Digital Document Imaging Is Not Just Scanning
Scanning paper documents into digital images is what we think of when we hear digital document imaging. However, digital document imaging involves additional processing before the image becomes useful content.
While the scanner reads light information from the document or object being scanned, the scanner software saves this information in a graphic format like JPEG. This is the first processing task.
Often, the image quality leaves something to be desired. There might punch hole marks, black borders, illegible characters owing to poor contrast (such as blue ink characters on a bluish background) and so on.
Sophisticated scanning software could remove undesired elements from the digital image and adjust contrast to provide legible characters (often better than on the original). Improving image quality could thus be the second processing task.
Where the digital image contains text characters, these would be in a format that would not be readable by the computer. Text characters need to be converted into ASCII or other text-specific format before machines can read it.
Such conversion is done by character recognition software using OCR, ICR etc technologies. Here again, more sophisticated software could distinguish between closely similar characters and give the right output.
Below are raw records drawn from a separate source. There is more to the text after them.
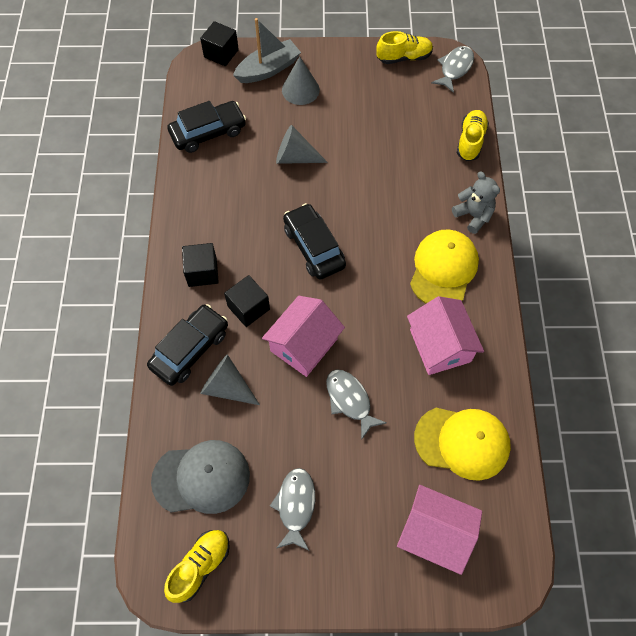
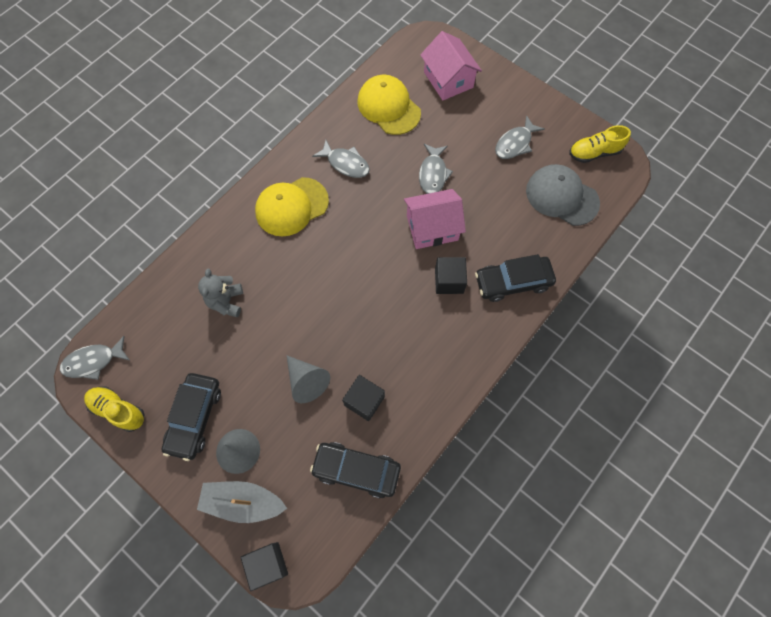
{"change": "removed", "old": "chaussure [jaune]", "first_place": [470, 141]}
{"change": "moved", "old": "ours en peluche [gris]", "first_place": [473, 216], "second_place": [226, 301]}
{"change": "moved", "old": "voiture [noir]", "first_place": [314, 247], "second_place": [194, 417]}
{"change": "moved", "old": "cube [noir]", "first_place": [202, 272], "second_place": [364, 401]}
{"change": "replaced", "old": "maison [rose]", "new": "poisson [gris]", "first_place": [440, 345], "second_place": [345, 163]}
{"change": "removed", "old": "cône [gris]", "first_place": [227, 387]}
This is the next processing task for text documents.
Paper-based text documents thus need to be scanned and character recognized before it can become a proper digital text document. These processes might require advanced capabilities to provide consistently high quality images and accurate character recognition.
Even though the text document image is editable now, it cannot yet be said to be part of the electronic workflow or an integral part of the enterprise content. To achieve this status, one more processing step is needed, indexing.
Indexing Documents
Indexing involves attaching the words in the document content, or the document tags, to the document itself. It would then be possible to retrieve the document based on those words.
You enter the words into a search box, and the search facility would bring up a list of documents that have been indexed for those words. You can then select the particular document you want from the list.
It is at this stage that the document can be said to be a true part of the enterprise content. Till then, the document might not be retrievable even though it might reside on the computer storage media.
If it is not retrievable, it cannot become part of the workflow processes.
Once the document has become part of the enterprise content, it can become available on the Intranet and extranet. People in the organization, whether they work locally or in a geographically distant location, can access it if they have necessary access rights.
No large enterprise of today can stay competitive if it tries to manage information flows using the traditional paper/folder/filing cabinet/file room/cumbersome retrieval methods.
Digital document imaging is more than scanning. Scanned images have to be saved in a recognized graphic format. Any text in the image has to be made machine-readable using character recognition technologies. Quality of the image and accuracy of the character recognition might have to be improved using sophisticated processing software. The text documents would then need to be indexed before they become an integral part of the enterprise workflow.